In wider terms, one problem that India faces with Pakistan is that it may on its own have an undoubted power advantage over Pakistan, the hopes of maintaining any strategic parity with India of which disappeared after defeat in the 1971 war and the division of Pakistan.

 

Pakistan’s response to its diminishing power position vis-à-vis India has been to develop its own nuclear weapons programme (with the assistance of China) and to strengthen its foreign policy alignment with China in general.

 

This so-called ‘all-weather friendship’ between Pakistan and China operates as a more sinister ‘nexus’ in Indian eyes, in which ‘China thus operates as a “force multiplier” for Pakistan vis-à-vis India’.

 

 

New Delhi increasingly sees Pakistan as not so important in its own right, but as offering dangerous opportunities for China’s attempt to encircle India, coming, as it were, down from the Himalayas, down the Indus to the Indian Ocean, in effect blocking India along its north-western flanks.

 

China’s links with Pakistan are also seen as threatening with the build-up of the deep water port of Gwadar, opened in 2008 with Chinese funding, and offering berthing potential for a growing Chinese naval presence in the Indian Ocean.

 

Pakistan’s links with China do constrain India to some extent.
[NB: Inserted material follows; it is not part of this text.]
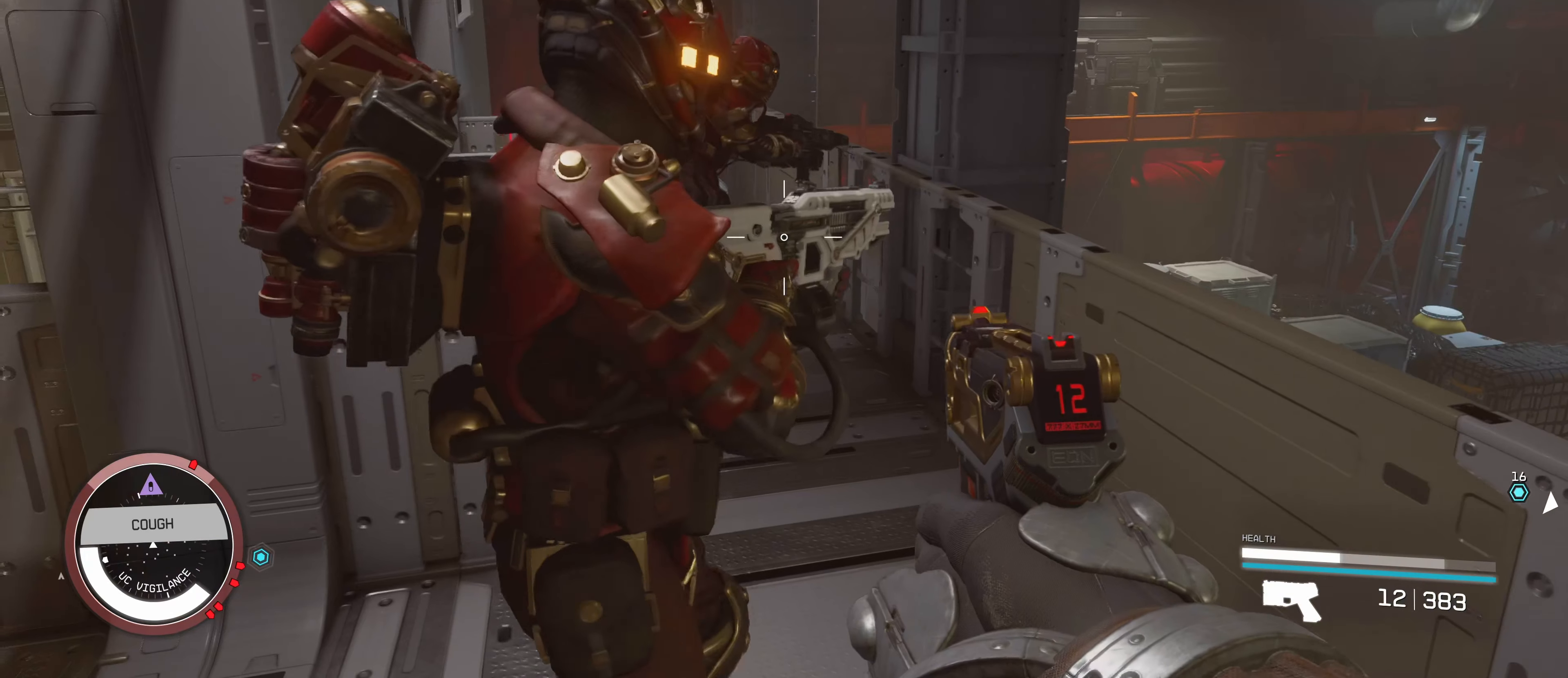
{"keys": ["w"], "mouse": [], "events": [[266, "w", "down"]]}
This did not stop India from military action in 1971 (Bangladesh) and 1999 (Kargil), but the dangers of facing a two-front war against Pakistan and China did stop India from taking military action against Pakistan in the wake of the Mumbai bombings of 2008.

 

Ironically, India’s military planners did, in 2010, move towards accepting such a two-front war against Pakistan and China simultaneously.